4. Increased Household Financial Vulnerability
  • Lifestyle diseases require prolonged treatment and repeated medical expenditure.
    This can push vulnerable households into poverty through catastrophic out-of-pocket spending despite rising insurance coverage.
5. Need for Public Health System Reorientation
  • India’s health architecture remains largely maternal-child and infectious disease centric. NFHS-6 signals the urgent need to redesign healthcare systems toward preventive, life-cycle and chronic disease management models.
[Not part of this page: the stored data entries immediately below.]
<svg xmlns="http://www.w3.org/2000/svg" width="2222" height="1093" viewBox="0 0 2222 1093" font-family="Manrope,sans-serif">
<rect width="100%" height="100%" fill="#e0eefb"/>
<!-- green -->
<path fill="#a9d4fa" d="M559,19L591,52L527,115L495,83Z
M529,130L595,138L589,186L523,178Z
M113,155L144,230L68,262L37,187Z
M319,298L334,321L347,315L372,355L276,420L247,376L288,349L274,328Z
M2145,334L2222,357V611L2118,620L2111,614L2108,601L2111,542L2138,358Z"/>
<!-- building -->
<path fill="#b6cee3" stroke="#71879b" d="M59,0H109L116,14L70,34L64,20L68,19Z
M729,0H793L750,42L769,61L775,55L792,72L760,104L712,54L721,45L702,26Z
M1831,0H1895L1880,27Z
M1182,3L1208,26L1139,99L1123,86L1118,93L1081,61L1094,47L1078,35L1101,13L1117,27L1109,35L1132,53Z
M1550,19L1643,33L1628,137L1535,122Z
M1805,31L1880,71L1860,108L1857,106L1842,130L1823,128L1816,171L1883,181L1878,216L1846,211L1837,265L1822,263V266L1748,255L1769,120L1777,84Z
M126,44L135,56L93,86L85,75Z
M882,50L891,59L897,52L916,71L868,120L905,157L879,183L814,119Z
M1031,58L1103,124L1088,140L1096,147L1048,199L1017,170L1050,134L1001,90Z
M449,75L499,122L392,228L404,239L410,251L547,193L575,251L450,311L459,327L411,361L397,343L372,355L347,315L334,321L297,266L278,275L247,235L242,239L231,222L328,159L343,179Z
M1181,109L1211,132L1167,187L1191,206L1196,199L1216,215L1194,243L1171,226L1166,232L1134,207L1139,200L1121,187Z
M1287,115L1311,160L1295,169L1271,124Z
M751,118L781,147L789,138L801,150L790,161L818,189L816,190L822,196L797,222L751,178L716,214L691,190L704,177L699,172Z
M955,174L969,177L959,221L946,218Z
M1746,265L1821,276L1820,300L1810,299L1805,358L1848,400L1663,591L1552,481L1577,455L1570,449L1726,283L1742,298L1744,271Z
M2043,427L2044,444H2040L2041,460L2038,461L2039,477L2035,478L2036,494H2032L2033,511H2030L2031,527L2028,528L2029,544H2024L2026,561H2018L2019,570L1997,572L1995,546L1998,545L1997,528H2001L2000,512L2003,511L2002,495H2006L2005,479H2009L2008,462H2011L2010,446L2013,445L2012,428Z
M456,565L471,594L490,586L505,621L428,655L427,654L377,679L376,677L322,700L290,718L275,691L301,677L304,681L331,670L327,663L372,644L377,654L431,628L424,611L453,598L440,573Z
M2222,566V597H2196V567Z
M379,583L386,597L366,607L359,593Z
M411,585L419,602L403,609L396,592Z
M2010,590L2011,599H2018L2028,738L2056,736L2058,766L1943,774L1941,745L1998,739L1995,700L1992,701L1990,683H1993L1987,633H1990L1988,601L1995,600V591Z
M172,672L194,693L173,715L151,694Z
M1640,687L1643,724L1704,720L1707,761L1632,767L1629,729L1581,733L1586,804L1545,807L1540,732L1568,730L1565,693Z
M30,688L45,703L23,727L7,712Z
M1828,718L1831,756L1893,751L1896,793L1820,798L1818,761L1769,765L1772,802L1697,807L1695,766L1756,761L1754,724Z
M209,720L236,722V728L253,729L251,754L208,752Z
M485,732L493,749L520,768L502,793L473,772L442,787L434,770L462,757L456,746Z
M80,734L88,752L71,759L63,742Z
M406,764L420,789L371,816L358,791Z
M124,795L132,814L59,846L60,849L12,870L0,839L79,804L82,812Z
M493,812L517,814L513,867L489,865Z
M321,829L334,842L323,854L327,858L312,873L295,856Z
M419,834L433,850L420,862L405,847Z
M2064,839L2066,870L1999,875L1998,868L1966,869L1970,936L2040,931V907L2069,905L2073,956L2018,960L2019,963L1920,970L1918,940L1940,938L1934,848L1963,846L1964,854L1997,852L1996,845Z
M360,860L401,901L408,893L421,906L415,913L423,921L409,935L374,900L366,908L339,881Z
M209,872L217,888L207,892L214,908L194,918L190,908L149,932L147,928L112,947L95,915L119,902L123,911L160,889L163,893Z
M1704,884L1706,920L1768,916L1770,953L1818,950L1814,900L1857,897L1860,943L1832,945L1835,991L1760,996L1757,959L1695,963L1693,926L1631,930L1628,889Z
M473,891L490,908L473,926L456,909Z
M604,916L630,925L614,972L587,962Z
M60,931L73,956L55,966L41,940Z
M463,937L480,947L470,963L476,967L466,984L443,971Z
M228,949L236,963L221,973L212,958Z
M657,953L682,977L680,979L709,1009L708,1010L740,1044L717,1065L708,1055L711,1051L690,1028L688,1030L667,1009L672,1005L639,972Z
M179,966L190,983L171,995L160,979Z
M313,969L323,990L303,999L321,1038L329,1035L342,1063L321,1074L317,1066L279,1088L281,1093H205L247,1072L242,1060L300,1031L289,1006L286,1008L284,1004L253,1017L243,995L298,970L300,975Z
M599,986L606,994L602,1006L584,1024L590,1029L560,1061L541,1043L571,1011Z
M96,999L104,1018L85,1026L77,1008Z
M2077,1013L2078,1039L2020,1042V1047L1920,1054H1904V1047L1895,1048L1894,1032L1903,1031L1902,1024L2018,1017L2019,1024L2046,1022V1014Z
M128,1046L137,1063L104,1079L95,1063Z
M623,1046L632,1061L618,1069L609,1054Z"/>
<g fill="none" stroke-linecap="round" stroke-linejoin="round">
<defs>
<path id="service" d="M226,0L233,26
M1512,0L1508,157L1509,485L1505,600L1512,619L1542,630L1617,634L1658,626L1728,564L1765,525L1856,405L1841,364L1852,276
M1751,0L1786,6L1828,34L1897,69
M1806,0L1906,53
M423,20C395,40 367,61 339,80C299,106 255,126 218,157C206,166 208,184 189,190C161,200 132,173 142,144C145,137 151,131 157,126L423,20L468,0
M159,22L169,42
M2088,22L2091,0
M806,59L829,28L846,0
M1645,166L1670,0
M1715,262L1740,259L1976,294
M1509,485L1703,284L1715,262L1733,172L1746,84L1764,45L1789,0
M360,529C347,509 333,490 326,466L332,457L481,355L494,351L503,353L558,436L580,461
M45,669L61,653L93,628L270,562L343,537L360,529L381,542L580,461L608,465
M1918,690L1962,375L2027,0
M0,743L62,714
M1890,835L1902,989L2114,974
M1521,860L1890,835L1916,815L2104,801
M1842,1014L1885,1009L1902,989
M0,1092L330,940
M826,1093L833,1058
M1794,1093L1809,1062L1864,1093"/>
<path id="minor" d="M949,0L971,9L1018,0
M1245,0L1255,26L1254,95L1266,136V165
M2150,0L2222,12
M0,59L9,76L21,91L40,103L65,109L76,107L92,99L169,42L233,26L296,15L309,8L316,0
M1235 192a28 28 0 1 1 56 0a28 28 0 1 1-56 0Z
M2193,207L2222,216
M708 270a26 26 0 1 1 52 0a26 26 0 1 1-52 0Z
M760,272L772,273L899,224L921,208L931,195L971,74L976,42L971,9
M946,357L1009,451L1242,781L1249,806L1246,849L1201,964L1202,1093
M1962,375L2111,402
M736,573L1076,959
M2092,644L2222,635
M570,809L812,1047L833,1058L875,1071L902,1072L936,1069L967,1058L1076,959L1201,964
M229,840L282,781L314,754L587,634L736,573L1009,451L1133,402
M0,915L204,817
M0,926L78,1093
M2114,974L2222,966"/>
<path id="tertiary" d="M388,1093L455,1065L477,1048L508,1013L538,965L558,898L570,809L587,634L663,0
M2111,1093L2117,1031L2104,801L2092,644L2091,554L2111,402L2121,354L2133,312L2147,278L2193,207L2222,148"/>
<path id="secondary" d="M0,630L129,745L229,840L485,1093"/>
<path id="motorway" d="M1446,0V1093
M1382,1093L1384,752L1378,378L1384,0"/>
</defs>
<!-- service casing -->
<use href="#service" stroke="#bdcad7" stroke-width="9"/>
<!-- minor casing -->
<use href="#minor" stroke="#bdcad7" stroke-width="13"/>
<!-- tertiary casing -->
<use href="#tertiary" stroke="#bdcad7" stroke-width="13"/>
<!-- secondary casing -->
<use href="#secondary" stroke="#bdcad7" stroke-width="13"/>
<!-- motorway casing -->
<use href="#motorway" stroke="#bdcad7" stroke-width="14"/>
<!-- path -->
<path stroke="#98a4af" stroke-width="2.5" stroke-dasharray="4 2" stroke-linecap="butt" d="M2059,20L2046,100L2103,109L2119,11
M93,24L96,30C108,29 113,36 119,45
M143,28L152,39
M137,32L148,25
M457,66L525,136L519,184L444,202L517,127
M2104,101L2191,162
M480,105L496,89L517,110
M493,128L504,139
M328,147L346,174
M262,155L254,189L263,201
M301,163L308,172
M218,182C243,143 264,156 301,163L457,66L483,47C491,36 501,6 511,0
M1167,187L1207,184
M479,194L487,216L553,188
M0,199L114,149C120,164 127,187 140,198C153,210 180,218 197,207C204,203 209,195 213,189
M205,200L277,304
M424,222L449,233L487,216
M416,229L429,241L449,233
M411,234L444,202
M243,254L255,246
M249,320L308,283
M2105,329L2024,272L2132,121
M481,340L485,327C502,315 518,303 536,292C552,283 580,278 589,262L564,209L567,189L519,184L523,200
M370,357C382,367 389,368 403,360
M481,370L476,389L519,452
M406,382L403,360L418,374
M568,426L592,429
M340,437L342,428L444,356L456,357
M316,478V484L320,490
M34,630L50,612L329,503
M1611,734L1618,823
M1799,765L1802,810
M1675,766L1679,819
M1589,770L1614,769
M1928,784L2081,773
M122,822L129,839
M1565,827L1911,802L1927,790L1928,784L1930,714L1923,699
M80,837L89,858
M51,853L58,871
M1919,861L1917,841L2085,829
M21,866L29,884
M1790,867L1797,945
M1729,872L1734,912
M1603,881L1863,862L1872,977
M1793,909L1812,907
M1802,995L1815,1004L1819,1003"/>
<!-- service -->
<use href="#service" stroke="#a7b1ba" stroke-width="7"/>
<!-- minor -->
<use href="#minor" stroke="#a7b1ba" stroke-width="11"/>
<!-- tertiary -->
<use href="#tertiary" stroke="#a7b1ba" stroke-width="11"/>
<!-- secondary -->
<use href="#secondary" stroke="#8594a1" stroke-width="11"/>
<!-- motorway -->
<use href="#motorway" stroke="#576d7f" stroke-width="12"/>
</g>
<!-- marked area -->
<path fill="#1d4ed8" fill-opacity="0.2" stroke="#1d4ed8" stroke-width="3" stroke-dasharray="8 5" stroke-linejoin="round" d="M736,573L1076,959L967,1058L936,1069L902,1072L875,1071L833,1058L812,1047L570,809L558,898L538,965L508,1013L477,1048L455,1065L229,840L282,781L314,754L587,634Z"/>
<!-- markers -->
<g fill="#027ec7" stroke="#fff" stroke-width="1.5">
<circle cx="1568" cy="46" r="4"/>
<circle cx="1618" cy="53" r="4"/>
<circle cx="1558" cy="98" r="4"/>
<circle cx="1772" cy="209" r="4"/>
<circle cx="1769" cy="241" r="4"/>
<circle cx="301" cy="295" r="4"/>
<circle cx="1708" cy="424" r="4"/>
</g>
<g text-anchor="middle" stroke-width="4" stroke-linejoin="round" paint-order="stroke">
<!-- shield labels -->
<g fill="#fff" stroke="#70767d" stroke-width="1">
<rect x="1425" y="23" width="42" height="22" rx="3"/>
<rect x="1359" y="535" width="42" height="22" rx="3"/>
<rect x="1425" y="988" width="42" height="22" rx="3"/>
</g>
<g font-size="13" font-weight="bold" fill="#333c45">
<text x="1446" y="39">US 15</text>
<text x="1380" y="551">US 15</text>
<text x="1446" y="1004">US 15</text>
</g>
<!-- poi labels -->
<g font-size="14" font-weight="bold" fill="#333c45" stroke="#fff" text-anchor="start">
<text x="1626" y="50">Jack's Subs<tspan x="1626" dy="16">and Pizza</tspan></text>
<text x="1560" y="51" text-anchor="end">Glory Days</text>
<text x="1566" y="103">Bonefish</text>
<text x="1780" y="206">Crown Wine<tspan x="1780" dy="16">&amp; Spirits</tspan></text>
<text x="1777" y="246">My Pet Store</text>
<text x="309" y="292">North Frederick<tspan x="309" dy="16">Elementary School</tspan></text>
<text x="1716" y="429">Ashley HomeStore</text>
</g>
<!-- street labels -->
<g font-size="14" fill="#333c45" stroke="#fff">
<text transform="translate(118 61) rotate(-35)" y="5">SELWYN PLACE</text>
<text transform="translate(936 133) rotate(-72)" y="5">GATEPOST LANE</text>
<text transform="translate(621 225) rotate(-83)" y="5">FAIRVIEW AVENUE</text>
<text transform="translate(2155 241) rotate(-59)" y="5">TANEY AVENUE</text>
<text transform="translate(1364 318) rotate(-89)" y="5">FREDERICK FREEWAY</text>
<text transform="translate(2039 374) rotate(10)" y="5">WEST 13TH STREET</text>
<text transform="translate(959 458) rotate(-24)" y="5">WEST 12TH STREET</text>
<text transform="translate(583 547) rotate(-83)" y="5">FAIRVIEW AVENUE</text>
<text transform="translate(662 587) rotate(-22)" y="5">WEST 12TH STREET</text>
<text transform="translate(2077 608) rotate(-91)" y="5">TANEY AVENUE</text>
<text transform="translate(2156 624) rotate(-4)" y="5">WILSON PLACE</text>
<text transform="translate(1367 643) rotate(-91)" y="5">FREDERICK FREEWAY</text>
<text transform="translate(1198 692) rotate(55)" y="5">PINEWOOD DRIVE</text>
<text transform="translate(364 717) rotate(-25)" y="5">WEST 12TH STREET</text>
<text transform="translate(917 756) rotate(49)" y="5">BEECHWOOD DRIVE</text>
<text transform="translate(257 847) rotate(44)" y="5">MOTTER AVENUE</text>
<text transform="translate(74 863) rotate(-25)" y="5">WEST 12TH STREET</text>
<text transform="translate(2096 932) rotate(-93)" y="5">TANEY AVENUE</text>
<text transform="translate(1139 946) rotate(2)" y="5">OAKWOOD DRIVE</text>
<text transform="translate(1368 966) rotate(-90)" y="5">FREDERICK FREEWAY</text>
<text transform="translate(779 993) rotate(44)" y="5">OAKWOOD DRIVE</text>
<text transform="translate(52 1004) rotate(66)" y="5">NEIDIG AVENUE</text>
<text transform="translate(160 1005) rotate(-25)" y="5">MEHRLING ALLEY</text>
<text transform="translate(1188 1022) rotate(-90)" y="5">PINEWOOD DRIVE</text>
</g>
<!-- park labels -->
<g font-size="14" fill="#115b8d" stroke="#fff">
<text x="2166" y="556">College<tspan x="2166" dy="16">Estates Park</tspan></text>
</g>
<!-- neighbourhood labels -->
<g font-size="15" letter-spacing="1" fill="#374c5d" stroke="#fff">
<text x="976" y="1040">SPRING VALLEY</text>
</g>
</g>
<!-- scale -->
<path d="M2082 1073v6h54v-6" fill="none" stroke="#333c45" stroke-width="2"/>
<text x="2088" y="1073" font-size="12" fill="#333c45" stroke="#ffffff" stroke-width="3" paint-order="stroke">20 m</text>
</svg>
Way Forward: Policy Interventions

  • Institutionalise nationwide screening for diabetes, hypertension and cardiovascular diseases. Early diagnosis lowers treatment costs and shifts India toward preventive and community-based healthcare governance.
  • Promote healthy diets, physical exercise and exclusive breastfeeding. Mass awareness campaigns can reduce obesity prevalence, improve nutrition behaviour and prevent lifestyle-related diseases.
  • Increase taxation on sugary beverages and ultra-processed foods. Fiscal disincentives can curb unhealthy consumption while generating revenue for preventive healthcare investments.
  • Strengthening the 3-Tier Healthcare System: Strengthen NCD management from Ayushman Arogya Mandirs to tertiary hospitals. Building local diagnosis and referral systems improves accessibility, affordability and continuity of chronic care.
  • Sustain Maternal and Child Health Gains: Prevent slippages in immunisation, nutrition and reproductive healthcare delivery. Existing achievements must be preserved through uninterrupted funding, quality healthcare and last-mile accessibility.
  • Evidence-Based Governance: Use NFHS data for targeted interventions and resource prioritisation. Data-driven policymaking improves accountability, regional targeting and efficiency of welfare delivery.

Conclusion

NFHS-6 acts both as a scorecard of India’s developmental success and an early warning system for future public health vulnerabilities. While gains in maternal-child healthcare, fertility stabilisation and immunisation deserve celebration, India must simultaneously pivot toward preventive, NCD-centric and life-cycle healthcare to sustain a healthy demographic transition.